_Problem details_:
Transcription of the full listing is required, character for character.

_Data extracts_:
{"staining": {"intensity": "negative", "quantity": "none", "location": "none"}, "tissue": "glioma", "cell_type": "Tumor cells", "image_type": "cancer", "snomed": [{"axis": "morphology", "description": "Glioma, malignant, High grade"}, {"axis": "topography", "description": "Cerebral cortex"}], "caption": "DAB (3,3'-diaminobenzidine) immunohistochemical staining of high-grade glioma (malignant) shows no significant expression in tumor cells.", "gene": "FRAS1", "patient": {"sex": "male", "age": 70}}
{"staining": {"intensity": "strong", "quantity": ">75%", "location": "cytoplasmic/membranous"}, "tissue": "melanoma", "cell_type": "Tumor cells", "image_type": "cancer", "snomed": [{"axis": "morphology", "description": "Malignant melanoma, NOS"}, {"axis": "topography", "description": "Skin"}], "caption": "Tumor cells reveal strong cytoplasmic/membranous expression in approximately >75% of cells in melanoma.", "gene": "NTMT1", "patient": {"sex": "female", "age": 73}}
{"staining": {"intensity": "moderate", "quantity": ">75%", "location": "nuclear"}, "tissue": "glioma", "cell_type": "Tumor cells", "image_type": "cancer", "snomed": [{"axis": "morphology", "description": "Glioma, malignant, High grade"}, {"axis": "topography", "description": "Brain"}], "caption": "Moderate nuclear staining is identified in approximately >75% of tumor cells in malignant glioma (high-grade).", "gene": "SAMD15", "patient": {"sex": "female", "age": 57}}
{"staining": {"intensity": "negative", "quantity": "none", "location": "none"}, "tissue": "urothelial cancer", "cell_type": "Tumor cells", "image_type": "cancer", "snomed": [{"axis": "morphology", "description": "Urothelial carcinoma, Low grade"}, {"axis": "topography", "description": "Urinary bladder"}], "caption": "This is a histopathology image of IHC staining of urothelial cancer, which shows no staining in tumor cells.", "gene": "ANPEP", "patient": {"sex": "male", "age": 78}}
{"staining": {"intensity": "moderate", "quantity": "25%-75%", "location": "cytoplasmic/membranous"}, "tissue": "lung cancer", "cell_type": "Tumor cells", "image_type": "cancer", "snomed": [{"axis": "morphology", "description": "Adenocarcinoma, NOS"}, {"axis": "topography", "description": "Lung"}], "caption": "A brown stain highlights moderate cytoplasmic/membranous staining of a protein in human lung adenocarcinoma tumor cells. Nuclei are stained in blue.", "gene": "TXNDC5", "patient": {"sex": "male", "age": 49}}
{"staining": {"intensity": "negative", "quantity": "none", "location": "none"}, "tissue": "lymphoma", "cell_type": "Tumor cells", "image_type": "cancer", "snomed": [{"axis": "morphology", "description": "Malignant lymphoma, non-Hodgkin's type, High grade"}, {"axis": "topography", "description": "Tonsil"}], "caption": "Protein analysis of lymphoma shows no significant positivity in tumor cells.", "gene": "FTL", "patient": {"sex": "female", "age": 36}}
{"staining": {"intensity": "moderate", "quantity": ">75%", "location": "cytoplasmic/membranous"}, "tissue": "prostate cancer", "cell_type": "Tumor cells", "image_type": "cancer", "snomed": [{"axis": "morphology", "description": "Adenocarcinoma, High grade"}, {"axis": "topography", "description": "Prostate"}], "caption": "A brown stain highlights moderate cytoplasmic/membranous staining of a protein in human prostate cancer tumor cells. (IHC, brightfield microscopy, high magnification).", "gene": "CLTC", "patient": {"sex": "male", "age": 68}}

_Reply_:
{"staining": {"intensity": "negative", "quantity": "none", "location": "none"}, "tissue": "glioma", "cell_type": "Tumor cells", "image_type": "cancer", "snomed": [{"axis": "morphology", "description": "Glioma, malignant, High grade"}, {"axis": "topography", "description": "Cerebral cortex"}], "caption": "DAB (3,3'-diaminobenzidine) immunohistochemical staining of high-grade glioma (malignant) shows no significant expression in tumor cells.", "gene": "FRAS1", "patient": {"sex": "male", "age": 70}}
{"staining": {"intensity": "strong", "quantity": ">75%", "location": "cytoplasmic/membranous"}, "tissue": "melanoma", "cell_type": "Tumor cells", "image_type": "cancer", "snomed": [{"axis": "morphology", "description": "Malignant melanoma, NOS"}, {"axis": "topography", "description": "Skin"}], "caption": "Tumor cells reveal strong cytoplasmic/membranous expression in approximately >75% of cells in melanoma.", "gene": "NTMT1", "patient": {"sex": "female", "age": 73}}
{"staining": {"intensity": "moderate", "quantity": ">75%", "location": "nuclear"}, "tissue": "glioma", "cell_type": "Tumor cells", "image_type": "cancer", "snomed": [{"axis": "morphology", "description": "Glioma, malignant, High grade"}, {"axis": "topography", "description": "Brain"}], "caption": "Moderate nuclear staining is identified in approximately >75% of tumor cells in malignant glioma (high-grade).", "gene": "SAMD15", "patient": {"sex": "female", "age": 57}}
{"staining": {"intensity": "negative", "quantity": "none", "location": "none"}, "tissue": "urothelial cancer", "cell_type": "Tumor cells", "image_type": "cancer", "snomed": [{"axis": "morphology", "description": "Urothelial carcinoma, Low grade"}, {"axis": "topography", "description": "Urinary bladder"}], "caption": "This is a histopathology image of IHC staining of urothelial cancer, which shows no staining in tumor cells.", "gene": "ANPEP", "patient": {"sex": "male", "age": 78}}
{"staining": {"intensity": "moderate", "quantity": "25%-75%", "location": "cytoplasmic/membranous"}, "tissue": "lung cancer", "cell_type": "Tumor cells", "image_type": "cancer", "snomed": [{"axis": "morphology", "description": "Adenocarcinoma, NOS"}, {"axis": "topography", "description": "Lung"}], "caption": "A brown stain highlights moderate cytoplasmic/membranous staining of a protein in human lung adenocarcinoma tumor cells. Nuclei are stained in blue.", "gene": "TXNDC5", "patient": {"sex": "male", "age": 49}}
{"staining": {"intensity": "negative", "quantity": "none", "location": "none"}, "tissue": "lymphoma", "cell_type": "Tumor cells", "image_type": "cancer", "snomed": [{"axis": "morphology", "description": "Malignant lymphoma, non-Hodgkin's type, High grade"}, {"axis": "topography", "description": "Tonsil"}], "caption": "Protein analysis of lymphoma shows no significant positivity in tumor cells.", "gene": "FTL", "patient": {"sex": "female", "age": 36}}
{"staining": {"intensity": "moderate", "quantity": ">75%", "location": "cytoplasmic/membranous"}, "tissue": "prostate cancer", "cell_type": "Tumor cells", "image_type": "cancer", "snomed": [{"axis": "morphology", "description": "Adenocarcinoma, High grade"}, {"axis": "topography", "description": "Prostate"}], "caption": "A brown stain highlights moderate cytoplasmic/membranous staining of a protein in human prostate cancer tumor cells. (IHC, brightfield microscopy, high magnification).", "gene": "CLTC", "patient": {"sex": "male", "age": 68}}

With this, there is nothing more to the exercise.